Según organizaciones gitanas brasileñas, se han asesinado ya, al menos, a seis personas más, hay decenas de heridos, se han producido daños materiales por ataques a viviendas y vehículos, etc. Las víctimas son sólo personas gitanas, lo que ha provocado un contexto de terror para la población gitana en la ciudad bahiana. Según numerosas fuentes, los atacantes son agentes de policía militar brasileña, por lo que ya se habla de persecución organizada a esta etnia. 

La comunidad gitana brasileña es la mayor de américa latina, con más de 800.000 habitantes, siendo, desde hace siglos, protagonista del desarrollo económico y cultural del país sudamericano. El presidente brasileño Juscelino Kubitscheck era gitano.

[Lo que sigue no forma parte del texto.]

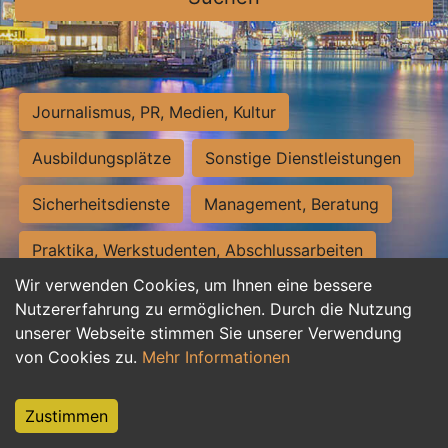
Journalismus, PR, Medien, Kultur
Ausbildungsplätze
Sonstige Dienstleistungen
Sicherheitsdienste
Management, Beratung
Praktika, Werkstudenten, Abschlussarbeiten
Wir verwenden Cookies, um Ihnen eine bessere
Personalwesen
Assistenz, Sekretariat
Nutzererfahrung zu ermöglichen. Durch die Nutzung
unserer Webseite stimmen Sie unserer Verwendung
Hilfskräfte, Aushilfs- und Nebenjobs
von Cookies zu.
Mehr Informationen
Einkauf, Logistik, Materialwirtschaft
Zustimmen
Weiterbildung, Studium, duale Ausbildung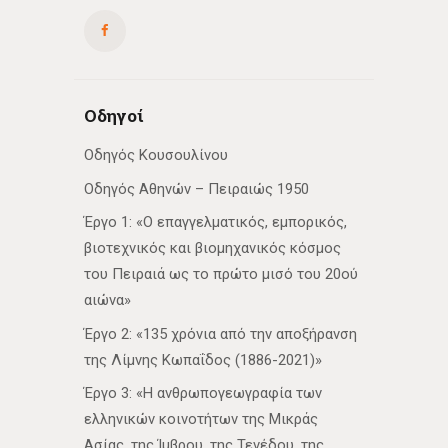
Οδηγοί
Οδηγός Κουσουλίνου
Οδηγός Αθηνών – Πειραιώς 1950
Έργο 1: «Ο επαγγελματικός, εμπορικός,
βιοτεχνικός και βιομηχανικός κόσμος
του Πειραιά ως το πρώτο μισό του 20ού
αιώνα»
Έργο 2: «135 χρόνια από την αποξήρανση
της Λίμνης Κωπαΐδος (1886-2021)»
Έργο 3: «Η ανθρωπογεωγραφία των
ελληνικών κοινοτήτων της Μικράς
Ασίας, της Ίμβρου, της Τενέδου, της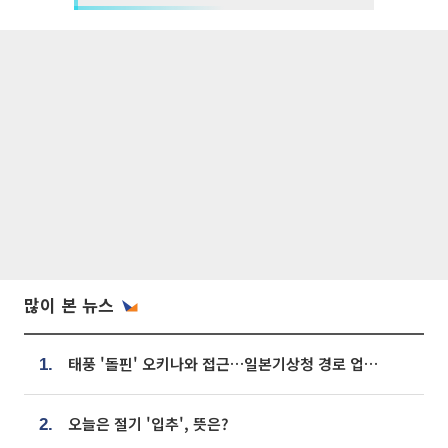
많이 본 뉴스
태풍 '돌핀' 오키나와 접근…일본기상청 경로 업데이트
1.
오늘은 절기 '입추', 뜻은?
2.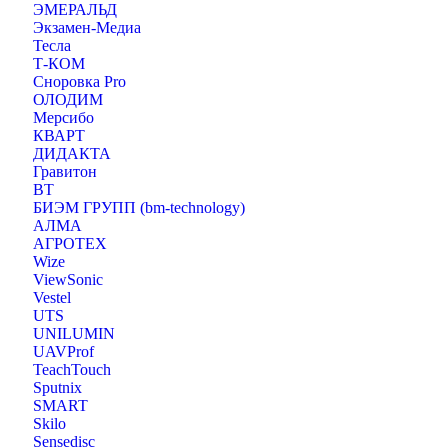
ЭМЕРАЛЬД
Экзамен-Медиа
Тесла
Т-КОМ
Сноровка Pro
ОЛОДИМ
Мерсибо
КВАРТ
ДИДАКТА
Гравитон
ВТ
БИЭМ ГРУПП (bm-technology)
АЛМА
АГРОТЕХ
Wize
ViewSonic
Vestel
UTS
UNILUMIN
UAVProf
TeachTouch
Sputnix
SMART
Skilo
Sensedisc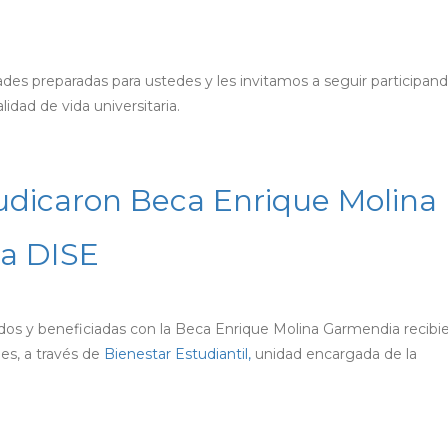
des preparadas para ustedes y les invitamos a seguir participand
lidad de vida universitaria.
udicaron Beca Enrique Molina
la DISE
os y beneficiadas con la Beca Enrique Molina Garmendia recibie
les, a través de
Bienestar Estudiantil,
unidad encargada de la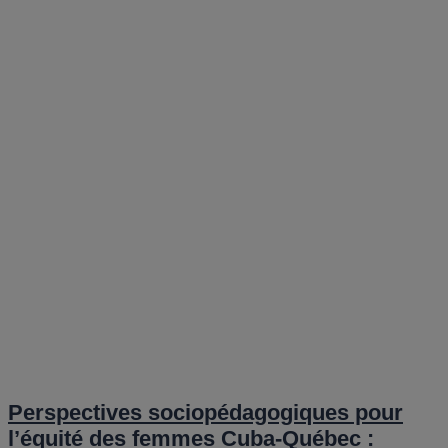
Perspectives sociopédagogiques pour
l’équité des femmes Cuba-Québec :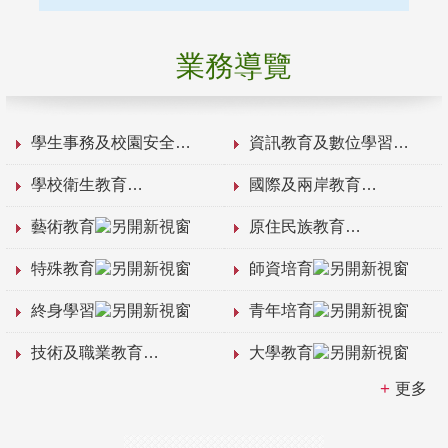
業務導覽
學生事務及校園安全
資訊教育及數位學習
學校衛生教育
國際及兩岸教育
藝術教育
原住民族教育
特殊教育
師資培育
終身學習
青年培育
技術及職業教育
大學教育
更多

El instituto Cigano de Brasil ha denunciado los graves hechos que se suceden desde hace semanas y, junto a más de 100 organizaciones sociales, universidades y diferentes personalidades han instado al gobierno del estado de Bahía y al Gobierno de Brasil a que detenga de manera inmediata cualquier tipo de represión y acto discriminatorio y que pongan todo su empeño en investigar los gravísimos hechos reseñados.

La Unión General de Trabajadoras y Trabajadores (UGT) cree que los constantes señalamientos que el presidente de Brasil, el neofascista Bolsonaro, hace contra distintos grupos étnicos y sociales, y su decidida actuación política contra la mayoría de éstos han creado un clima de tensión y odio contra numerosas personas en aquel país y que, sin duda, los sucesos de Vitoria da Conquista se han visto agravados por ese perenne señalamiento. Pero, y al mismo tiempo, la persecución en Brasil contra los y las gitanas no debe verse como un hecho aislado, sino como un suma y sigue de la discriminación que sufre el pueblo gitano en diferentes partes del mundo. Cabe recordar que en Europa, hogar de la mayor parte de la comunidad gitana en el mundo, millones de gitanos sufren diferentes situaciones de discriminación y exclusión social en todos los países en los que viven.

UGT muestra su apoyo y solidaridad con la comunidad gitana brasileña y se suma a las voces que piden al gobierno de aquel país que actúe de manera inmediata para parar la represión y las agresiones. Asimismo, UGT se adhiere a la petición de diferentes organizaciones gitanas de España, que han instado al gobierno de nuestro país y a la Unión Europea a actuar ante el gobierno brasileño ante esta preocupante escalada de violencia contra un pueblo, el gitano, parte fundamental del desarrollo de Brasil, como lo es también de la Unión Europea.